By Damian Giampietro

Rating: 3.5 out of 5


For police officers, a code “999” translates to “officer down” and that’s exactly what these Atlanta-based heist men are attempting to make heard over police radios.

The crime thriller “Triple Nine,” which was released Feb. 26 boasts a star-studded cast: Casey Affleck, Chiwetel Ejiofor, Anthony Mackie, Aaron Paul, Clifton Collins Jr., Norman Reedus, Kate Winslet, Teresa Palmer, and Woody Harrelson.

Not to mention the director, John Hillcoat, who is known for prior gritty, hard-hitting films like 2012’s “Lawless.”

The heist crew is comprised of former special ops agents, Michael Belmont (Ejiofor) and Russell Welch (Reedus), two dirty police officers, Marcus Atwood (Mackie) and Jorge Rodriguez (Collins) and an ex-officer and Russell’s brother, Gabe Welch (Paul).

Opening with a dimly lit, suffocating car scene, the grimy cinematography immediately hooks viewers.

The movie then transitions to a bank heist with the group covered head-to-toe in black clothes as they carry military-grade weapons and perform smoothly as a tactical unit.

The men are only robbing the bank for a single safety deposit box but Gabe becomes greedy and fills his backpack with money.

Later, a dye pack hidden in the cash explodes and stains the entire team during the getaway, further complicating their escape.

It’s soon revealed that the group is being manipulated and overseen by a Russian mobster, Irina Vlaslov (Winslet), who won’t pay them until a second job is completed.

After one of the heist men is murdered, the rest of the crew becomes divided over whether to stage a “999” for the second job or not.

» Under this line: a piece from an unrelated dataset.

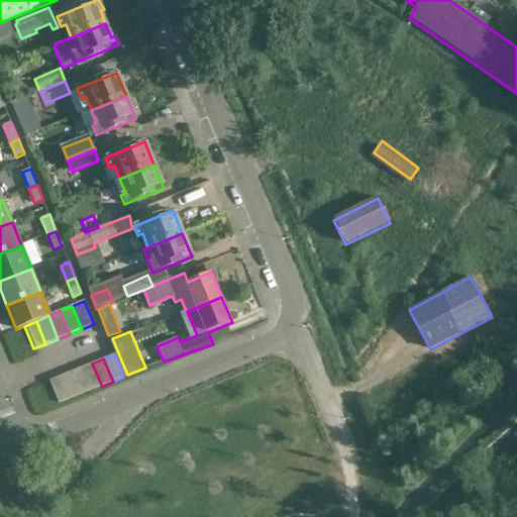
[(92,364),(81,369),(91,391),(102,387),(92,364)]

Atwood, coincidentally, is teamed up with a rookie officer, Chris Allen (Affleck), nephew to Sergeant Detective Jeffrey Allen (Harrelson), who is investigating the most recent heist.

The movie’s cinematography is fresh and enticing, becoming one of its few saving graces.

For example, during a gang unit search turned shootout, viewers look through the thin window of a riot shield held by Affleck’s character, capturing the action and placing the audience directly in the middle of the firefight.

Also, the movie’s use of color and lighting is visually stimulating, which helps to focus on sordid environments like the nightclubs and pubs illuminated by neon signs and graffiti-covered abandoned buildings.

However, there are two small issues that distract from the movie’s overall aesthetic.

The first being the horrible fake teeth used by Harrelson, which make him hard to pay attention to, let alone look at.

The second is Winslet’s choppy Russian accent that tends to be poorly mixed with her normal voice.

Besides the surface issues, the development of characters is almost nonexistent.

The majority of the characters stay so utterly stagnant, even with the undeniable thespian talent that is at the movie’s disposal.

An obvious attempt to jump off the screen is made by some characters but they are quickly smothered by atrocious dialogue and ill-defined characterization.

For instance, Chris Allen bleeds unharnessed potential and an untapped story that audiences deserve.

His wife, Michelle (Palmer), follows suit and seems to fall flat immediately, solely becoming a half-naked beauty instead of a robust female role.

The capacity for stronger story and characterization is evident.

The story beams with its unpredictable plot, but “Triple Nine” ultimately falls short on delivering anything except a compelling heist film with a beautiful list of faces, talent and shots.